Mr Smith said childlessness could be a “disaster” for couples, but the technique would offer hope to those whose only other option is surrogacy or adoption.

Mr Smith, 55, a consultant gynaecologist at the Queen Charlotte’s and Chelsea Hospital, has been working on the project for 19 years.

He said he was pleased to have been granted approval for the move, which follows the birth of a baby boy in Sweden last year.

He said: “I’ve met many of the women who want this and it’s really important for them and their partners.

“Infertility is a difficult thing to treat for these women. For a woman to carry her own baby — that has to be a wonderful thing.”

The 10 women who will be selected for the trial must all meet strict criteria, which includes being 38 or under, having a long-term partner and being a healthy weight.

Before the trial starts, embryos will be created and frozen using each woman’s eggs and sperm from her partner.

The women will then undergo a six-hour transplant operation to receive a womb from a donor who is classed as brain dead but whose heart has been kept beating.

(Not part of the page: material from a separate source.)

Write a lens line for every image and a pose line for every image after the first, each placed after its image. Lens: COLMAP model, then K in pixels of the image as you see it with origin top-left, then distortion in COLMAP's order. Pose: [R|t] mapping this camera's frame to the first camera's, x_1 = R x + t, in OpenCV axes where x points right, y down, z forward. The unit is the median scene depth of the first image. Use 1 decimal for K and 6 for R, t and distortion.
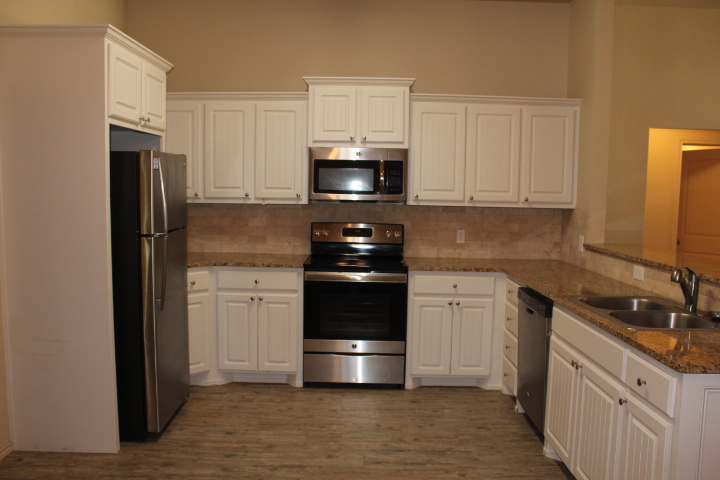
lens RADIAL K [[613.8, 0, 356.7], [0, 613.8, 237.4], [0, 0, 1]] dist [-0.094865, 0.026854]
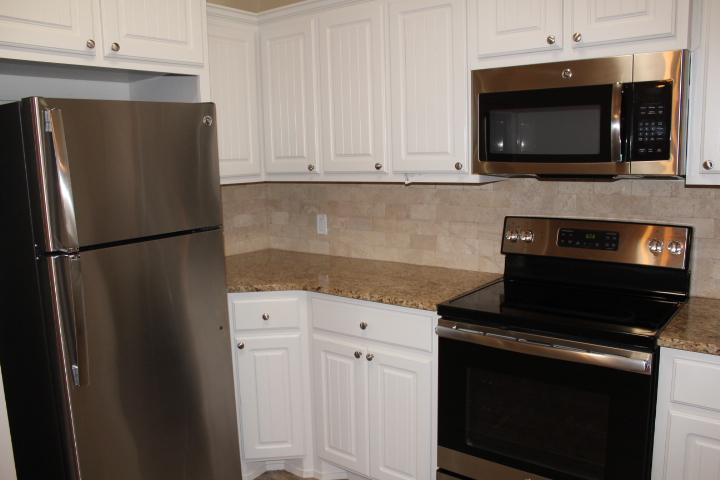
lens RADIAL K [[613.8, 0, 362.9], [0, 613.8, 235.3], [0, 0, 1]] dist [-0.094865, 0.026854]
pose [[0.794659, 0.046310, -0.605287, 0.157889], [-0.012819, 0.998144, 0.059537, -0.039662], [0.606921, -0.039553, 0.793778, 0.533520]]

After 12 months on immunosuppressant drugs and close monitoring, each woman will be implanted with one of her embryos.

Any baby would be delivered by Caesarean section to prevent the donor womb going through the stresses and strains of labour.

Mr Smith said the trial would use deceased donors owing to the complexities of the operation.

“Donor retrieval is a bigger operation than transplanting the uterus into the recipient,” he said. “We don’t want to subject a live donor to that operation.”

Six months after giving birth, each woman will be given the option of trying for one more baby, or the womb will be removed by surgeons.

This is to minimise the risk of keeping women on immunosuppressant drugs for the rest of their lives, which have side-effects, including an increased risk of cancer.